Vietnam north to south, by train and scooter

If you've read me before, you know I have a problem: I keep ending up on trains. Japan, then a Thai night train, and now this — the Reunification Express, the long iron spine that runs the whole length of Vietnam, from Hanoi in the north to Saigon in the south. About 1,700 kilometres and a day and a half if you do it in one go. I didn't do it in one go. The trick, I've learned, is to break the big line into chapters.
So I rode it in pieces, with a scooter filling the gaps the rails don't reach. Train for the long hauls and the coast; two wheels for the mountains and the villages. It's the most Vietnamese way to travel I could find: everything here moves, constantly, on something with an engine, and the country is generous enough to let you join in.
The coast by rail
The stretch everyone tells you about is the one between Huế and Đà Nẵng, where the track clings to the Hải Vân Pass and the South China Sea opens up below the window, impossibly blue, while the train leans into the cliffs. I'd booked that segment online from a café the night before, egg coffee going cold beside my phone — Vietnam is wired, cheap data and 4G almost everywhere along the coast, and booking train legs as you go is half the freedom of the trip. I spent the whole pass with my face at the glass and my phone face-down. Some windows you don't photograph. You just sit in them.

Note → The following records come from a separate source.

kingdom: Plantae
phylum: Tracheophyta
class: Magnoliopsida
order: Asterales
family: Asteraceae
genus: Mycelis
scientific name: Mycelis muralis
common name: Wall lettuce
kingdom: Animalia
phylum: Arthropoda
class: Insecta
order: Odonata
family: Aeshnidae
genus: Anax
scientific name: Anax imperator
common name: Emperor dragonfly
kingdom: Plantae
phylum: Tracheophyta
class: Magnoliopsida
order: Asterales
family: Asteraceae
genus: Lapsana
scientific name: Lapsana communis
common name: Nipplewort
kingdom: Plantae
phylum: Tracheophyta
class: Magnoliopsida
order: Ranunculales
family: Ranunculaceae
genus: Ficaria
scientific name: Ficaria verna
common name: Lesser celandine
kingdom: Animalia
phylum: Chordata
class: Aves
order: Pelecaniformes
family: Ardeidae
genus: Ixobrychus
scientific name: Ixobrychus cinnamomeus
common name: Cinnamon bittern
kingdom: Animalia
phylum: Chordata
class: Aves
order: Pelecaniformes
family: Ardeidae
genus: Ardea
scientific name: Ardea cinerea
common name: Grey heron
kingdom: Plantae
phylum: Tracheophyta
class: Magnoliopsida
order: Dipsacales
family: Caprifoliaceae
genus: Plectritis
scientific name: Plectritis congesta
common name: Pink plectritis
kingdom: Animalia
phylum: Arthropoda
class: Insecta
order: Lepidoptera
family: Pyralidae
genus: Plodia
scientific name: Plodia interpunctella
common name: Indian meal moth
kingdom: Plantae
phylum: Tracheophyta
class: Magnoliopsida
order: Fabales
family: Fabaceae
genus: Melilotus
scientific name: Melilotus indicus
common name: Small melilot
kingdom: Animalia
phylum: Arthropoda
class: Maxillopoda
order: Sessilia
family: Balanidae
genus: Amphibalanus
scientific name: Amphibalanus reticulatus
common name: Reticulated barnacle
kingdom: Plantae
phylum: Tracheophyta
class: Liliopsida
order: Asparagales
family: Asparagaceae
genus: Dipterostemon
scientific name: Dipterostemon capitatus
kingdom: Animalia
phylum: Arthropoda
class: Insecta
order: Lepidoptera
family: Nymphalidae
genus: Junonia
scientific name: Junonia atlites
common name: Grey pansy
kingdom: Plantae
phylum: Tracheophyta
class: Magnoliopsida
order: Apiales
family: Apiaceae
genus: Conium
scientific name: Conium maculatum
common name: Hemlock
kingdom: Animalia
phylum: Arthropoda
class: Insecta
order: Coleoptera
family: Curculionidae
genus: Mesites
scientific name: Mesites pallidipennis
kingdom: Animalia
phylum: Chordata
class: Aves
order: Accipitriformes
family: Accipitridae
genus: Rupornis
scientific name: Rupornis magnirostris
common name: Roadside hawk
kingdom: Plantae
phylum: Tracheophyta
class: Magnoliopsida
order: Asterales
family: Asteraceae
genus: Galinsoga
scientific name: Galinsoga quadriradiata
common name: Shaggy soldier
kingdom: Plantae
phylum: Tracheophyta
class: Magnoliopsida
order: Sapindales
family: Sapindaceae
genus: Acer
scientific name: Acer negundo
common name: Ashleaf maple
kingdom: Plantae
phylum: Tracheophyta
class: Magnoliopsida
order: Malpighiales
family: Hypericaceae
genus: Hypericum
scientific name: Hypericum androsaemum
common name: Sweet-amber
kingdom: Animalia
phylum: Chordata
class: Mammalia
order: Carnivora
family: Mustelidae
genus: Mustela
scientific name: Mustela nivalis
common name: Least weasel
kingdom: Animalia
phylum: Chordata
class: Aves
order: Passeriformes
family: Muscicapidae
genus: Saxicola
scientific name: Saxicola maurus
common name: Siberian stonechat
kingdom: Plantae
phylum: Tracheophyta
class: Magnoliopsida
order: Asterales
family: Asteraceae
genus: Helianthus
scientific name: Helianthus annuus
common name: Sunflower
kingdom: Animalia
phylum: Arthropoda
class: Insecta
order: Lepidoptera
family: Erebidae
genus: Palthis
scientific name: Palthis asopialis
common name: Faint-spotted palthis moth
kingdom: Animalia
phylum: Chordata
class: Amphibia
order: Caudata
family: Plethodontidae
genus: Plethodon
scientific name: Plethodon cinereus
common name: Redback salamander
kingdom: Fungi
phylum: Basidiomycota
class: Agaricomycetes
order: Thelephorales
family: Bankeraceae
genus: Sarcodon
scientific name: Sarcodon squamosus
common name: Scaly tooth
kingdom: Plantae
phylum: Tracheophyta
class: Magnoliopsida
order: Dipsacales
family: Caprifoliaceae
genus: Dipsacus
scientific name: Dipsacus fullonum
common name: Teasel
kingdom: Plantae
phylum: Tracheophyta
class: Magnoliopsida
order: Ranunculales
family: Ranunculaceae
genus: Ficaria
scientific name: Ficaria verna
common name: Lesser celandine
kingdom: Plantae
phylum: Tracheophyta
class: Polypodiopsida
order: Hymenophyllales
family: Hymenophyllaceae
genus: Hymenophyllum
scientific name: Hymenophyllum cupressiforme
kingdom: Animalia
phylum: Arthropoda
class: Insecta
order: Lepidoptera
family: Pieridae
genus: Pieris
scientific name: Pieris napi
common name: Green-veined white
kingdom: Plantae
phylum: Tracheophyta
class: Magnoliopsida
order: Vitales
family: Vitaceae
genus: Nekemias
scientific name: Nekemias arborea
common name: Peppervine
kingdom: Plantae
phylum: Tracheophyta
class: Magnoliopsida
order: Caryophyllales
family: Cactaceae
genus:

« The train carries you down the coast. The scooter takes you off the map. You want both. »
The scooter chapters were the opposite kind of connected. Up in the far north, on the mountain loops near Hà Giang, the signal thins out the way it should in a place that remote — strong in the towns, gone on the high passes between them. That's exactly where I leaned on an offline map and a route saved in advance, and exactly where I was glad I'd installed my eSIM before landing rather than hoping for a kiosk in a village market. Down in the cities it was the other extreme: Grab for everything, a bike summoned in two taps, dinner ordered to a guesthouse I couldn't have named in Vietnamese.
A country that doesn't sit still
Between the rails and the road, Vietnam unspooled in textures: the old quarter of Hanoi at 6 a.m., already loud with breakfast; a sleeper berth rocking south through the dark; a scooter idling at a mountain viewpoint while a kid sold me the best banana I've ever eaten. The data was never the point. It was the quiet utility underneath — a train ticket here, a Grab there, a video call home from a night market because, as ever, some things have to be shown.
📶 Léa's tip
Book your train legs as you go — sites and apps let you grab seats a day or two ahead, and the coastal Huế–Đà Nẵng stretch is worth planning around. In the cities, Grab replaces taxis and half your dinners. For the northern scooter loops, download an offline map and save your route: the high passes have no signal. Install your eSIM before you land so you're booking and navigating from the first morning. Check your phone in 30 seconds here and find your Vietnam plan on the destinations page.
What I take away
Three modes of transport, one country, north to south. I arrived thinking I'd take the famous train; I left realising the train was only the thread, and the scooter and the cities were the beads on it. Vietnam rewards the traveller who keeps moving and stays just connected enough to improvise — to change a plan at a café, to find the pass before dark, to keep the thread with home between two very different kinds of engine.
— Léa, still, somehow, between two trains.